Borax, glue, water, and a splash of food coloring: who knew these simple ingredients could cause a goopy school-wide epidemic? In early December, a small Tupperware container filled with a viscous, pastel-colored substance entered Sequoyah High School, attracting the attention and fingers of many students. Despite its instant popularity, the community was unaware of the rampant slime-outbreak that would ensue. Inspired students began to form their own concoctions at home, adding special, never-to-be-disclosed ingredients. Soon, a market began to emerge as slime providers competed for customers―targeting the most distractible students.
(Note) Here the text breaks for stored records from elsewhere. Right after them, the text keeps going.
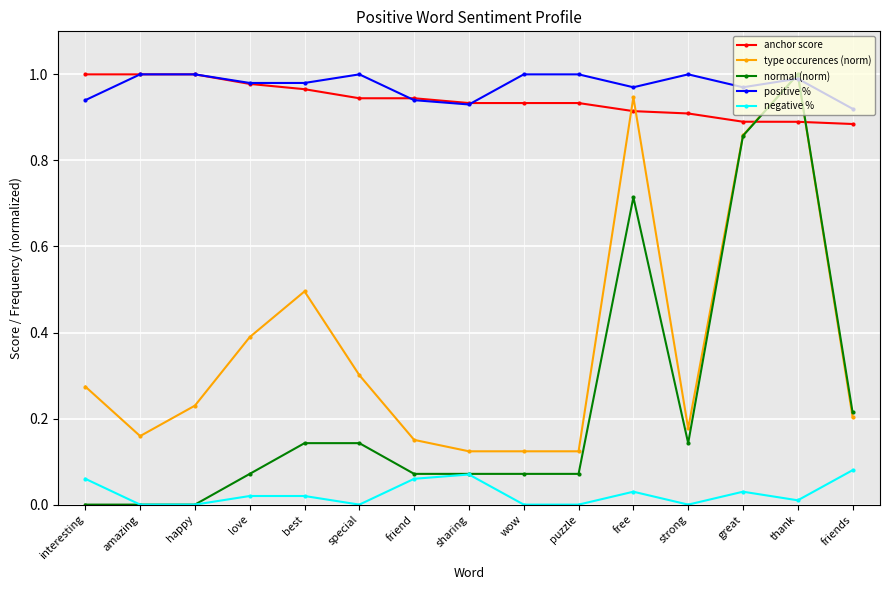

How many series are shown in this chart?

5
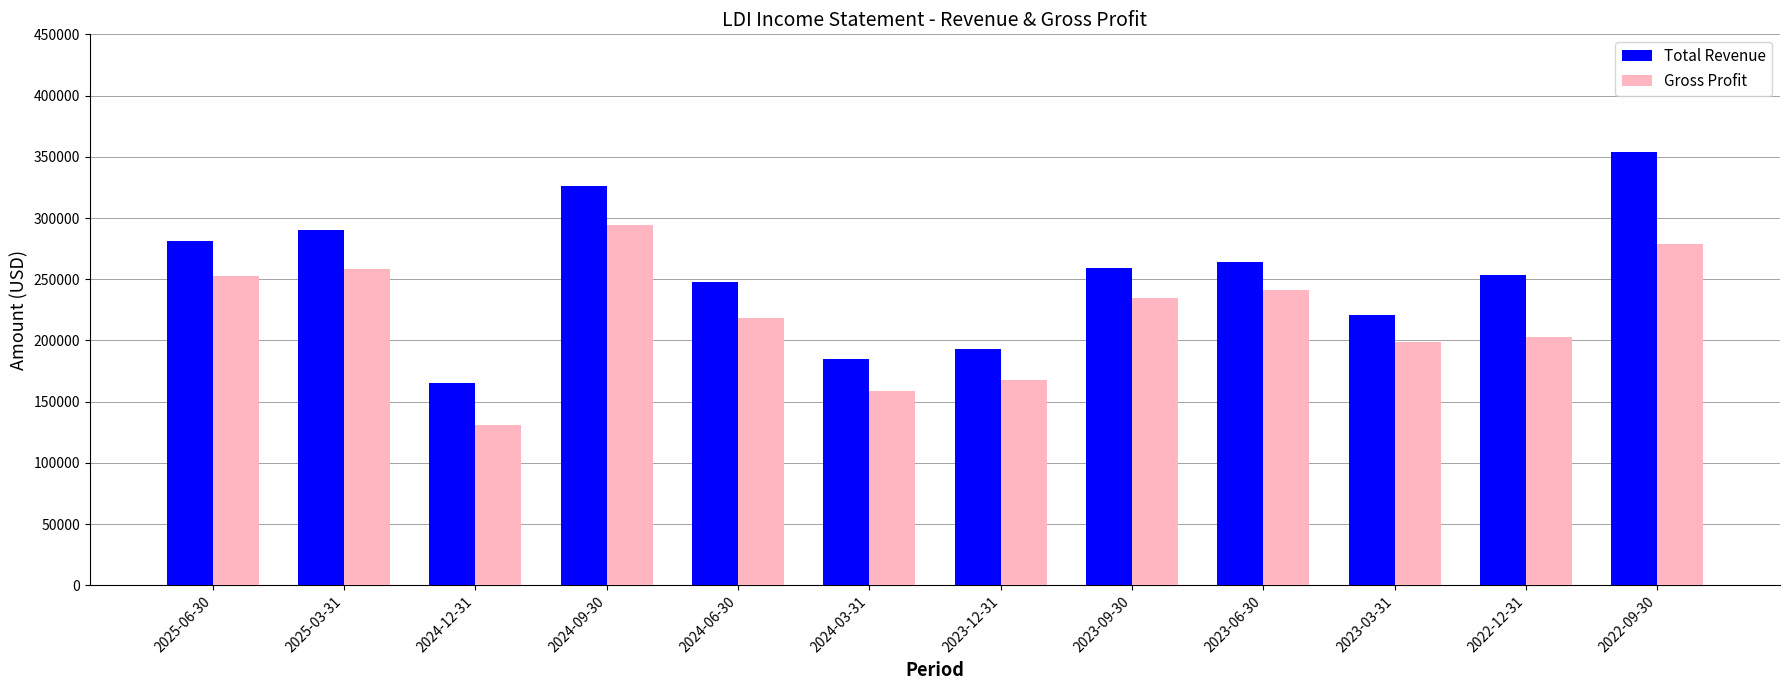

Where does the Total Revenue series first go above 258800?

2025-06-30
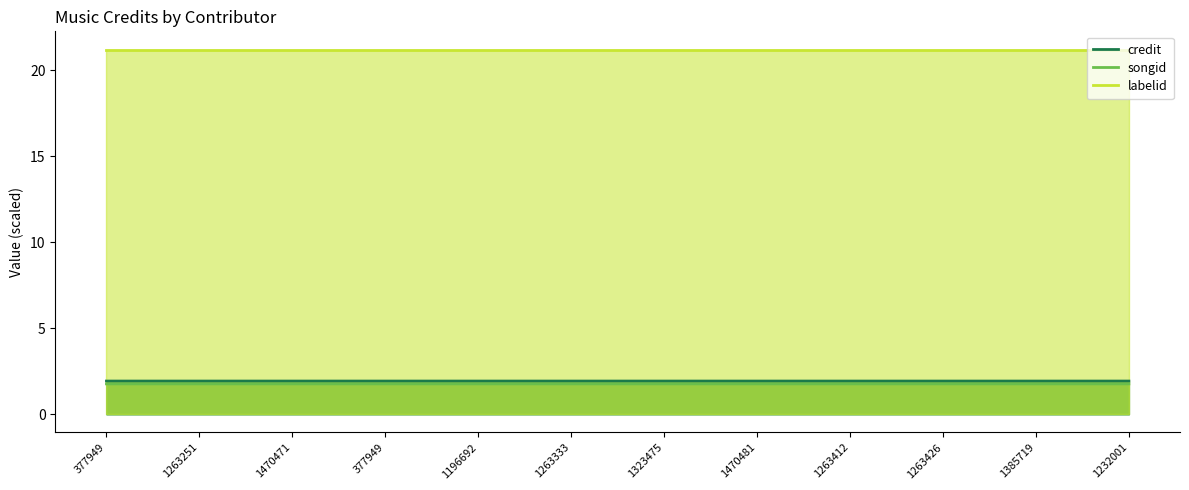

True or false: labelid and songid cross at least once.

False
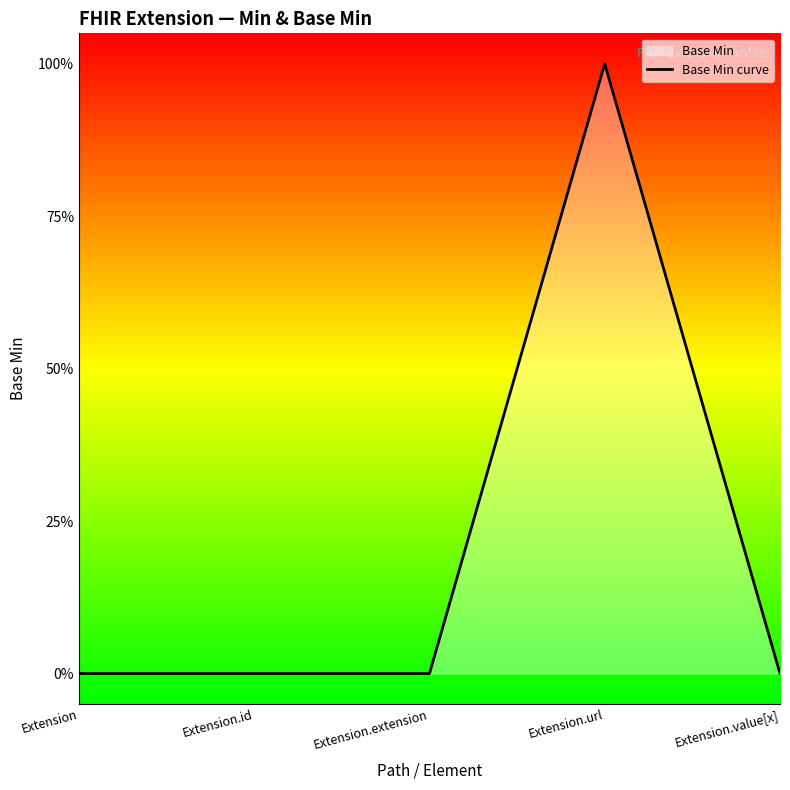

Reading right to left, list all the values displayed in this chart.

0	1	0	0	0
Within a month, a wide variety of textures, consistencies, and colors could be found in every classroom, but the assortment soon served as an unwelcome form of diversity (something rarely uninvited at Sequoyah). Initially, the school’s tolerant administration identified slime as a focusing device that reduced conspicuous in-class fidgeting. However, they quickly grew wary of its messy, distracting qualities. When asked about his views on slime, Marc Alongi, Sequoyah’s High School Director, explained, “it could be a distraction itself or it could be soothing and therapeutic for some people.” Many teachers prohibited slime from their classrooms, while rumors and threats of an all-school ban became infamous throughout the Sequoyah community.
Ninth-grade student Sarah Hughes, a self-proclaimed “slime artist,” claimed she would feel “personally violated” by a school-wide ban, but she “[understands] banning it from classrooms during school hours.” Hughes said she now refrains from bringing her supply to Sequoyah, but continues to distribute outside of the school environment.
As the school year has progressed, slime has become a less prevalent issue. Students have begun taking the sanity of teachers into consideration as the slime fad has started to dissolve. However, if one looks closely, they can find the unwelcome remains of slime on the inside of backpacks and underneath student fingernails – primary evidence of the Slime Epidemic.